* [Information supplied]:
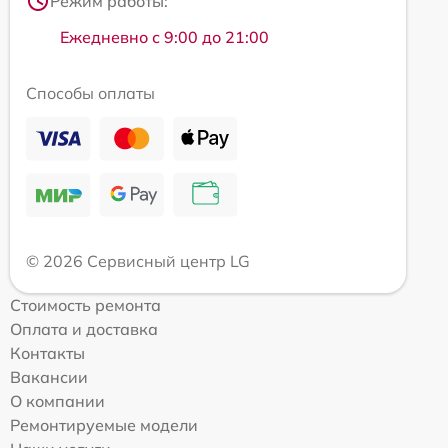
Режим работы:
Ежедневно с 9:00 до 21:00
Способы оплаты
© 2026 Сервисный центр LG
Стоимость ремонта
Оплата и доставка
Контакты
Вакансии
О компании
Ремонтируемые модели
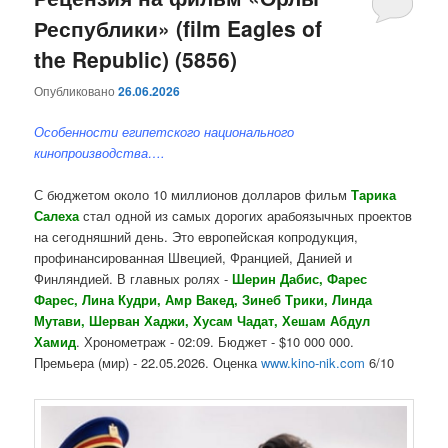
Республики» (film Eagles of
содержимому
содержимому
the Republic) (5856)
Опубликовано
26.06.2026
Особенности египетского национального
кинопроизводства….
С бюджетом около 10 миллионов долларов фильм
Тарика
Салеха
стал одной из самых дорогих арабоязычных проектов
на сегодняшний день. Это европейская копродукция,
профинансированная Швецией, Францией, Данией и
Финляндией. В главных ролях -
Шерин Дабис, Фарес
Фарес, Лина Кудри, Амр Вакед, Зинеб Трики, Линда
Мутави, Шерван Хаджи, Хусам Чадат, Хешам Абдул
Хамид
. Хронометраж - 02:09. Бюджет - $10 000 000.
Премьера (мир) - 22.05.2026. Оценка
www.kino-nik.com
6/10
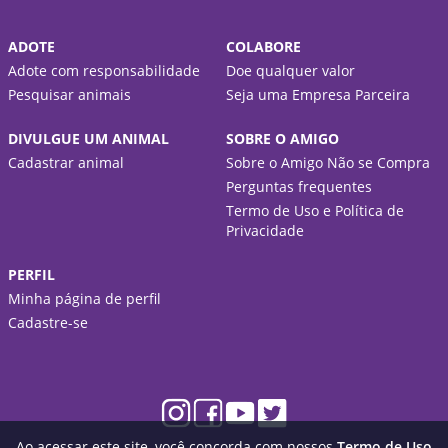
ADOTE
COLABORE
Adote com responsabilidade
Doe qualquer valor
Pesquisar animais
Seja uma Empresa Parceira
DIVULGUE UM ANIMAL
SOBRE O AMIGO
Cadastrar animal
Sobre o Amigo Não se Compra
Perguntas frequentes
Termo de Uso e Política de
Privacidade
PERFIL
Minha página de perfil
Cadastre-se
Ao acessar este site, você concorda com nossos
Termo de Uso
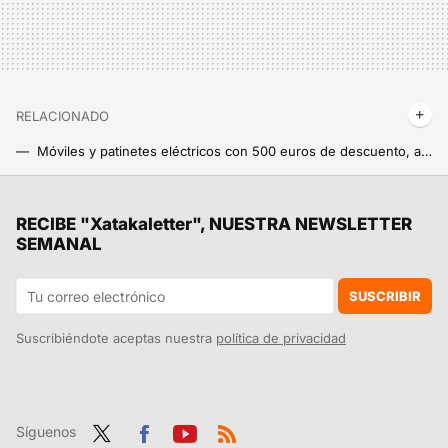
RELACIONADO
Móviles y patinetes eléctricos con 500 euros de descuento, auriculares a precio de risa, relojes inteligentes por menos de 30 euros y más, Cazando Gangas
El potente Xiaomi MIX Flip más barato que nunca, tablets casi regaladas, patinetes eléctricos por 200 euros menos y mucho más en nuestro Cazando Gangas
Los rumores situaban la potencia de Nintendo Switch 2 a la altura de PS4 Pro. 'Cyberpunk 2077' llega para resolver dudas
RECIBE "Xatakaletter", NUESTRA NEWSLETTER
SEMANAL
Teléfonos con descuentos escandalosos, smartwatches más baratos que nunca, tablet recién presentadas muy baratas y mucho más: Cazando Gangas
La Xiaomi Smart Band 10 se queda sin secretos antes de su lanzamiento: más batería, más pantalla y HyperOS 2 al mando de las operaciones
SUSCRIBIR
Suscribiéndote aceptas nuestra
política de privacidad
Síguenos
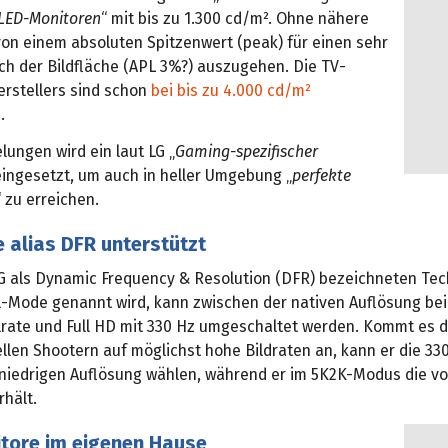
OLED-Monitoren
“ mit bis zu 1.300 cd/m². Ohne nähere
von einem absoluten Spitzenwert (peak) für einen sehr
ch der Bildfläche (APL 3%?) auszugehen. Die TV-
erstellers sind schon
bei bis zu 4.000 cd/m²
n
.
ungen wird ein laut LG „
Gaming-spezifischer
eingesetzt, um auch in heller Umgebung „
perfekte
“ zu erreichen.
 alias DFR unterstützt
LG als Dynamic Frequency & Resolution (DFR) bezeichneten Tech
-Mode genannt wird, kann zwischen der nativen Auflösung bei
lrate und Full HD mit 330 Hz umgeschaltet werden. Kommt es 
llen Shootern auf möglichst hohe Bildraten an, kann er die 33
 niedrigen Auflösung wählen, während er im 5K2K-Modus die vo
rhält.
itore im eigenen Hause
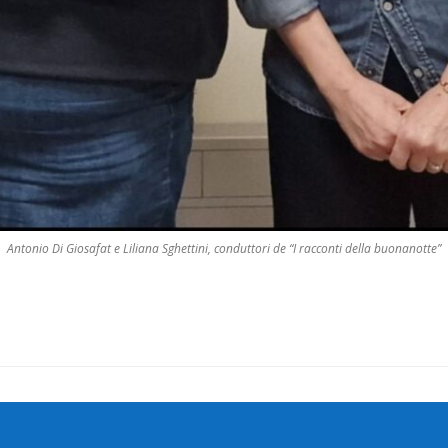
Antonio Di Giosafat e Liliana Sghettini, conduttori de “I racconti della buonanotte”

* [Task requirements]: Apply a filter for "mucho" to the data above, then copy each line that matches.

* [Answer section]:
El potente Xiaomi MIX Flip más barato que nunca, tablets casi regaladas, patinetes eléctricos por 200 euros menos y mucho más en nuestro Cazando Gangas
Teléfonos con descuentos escandalosos, smartwatches más baratos que nunca, tablet recién presentadas muy baratas y mucho más: Cazando Gangas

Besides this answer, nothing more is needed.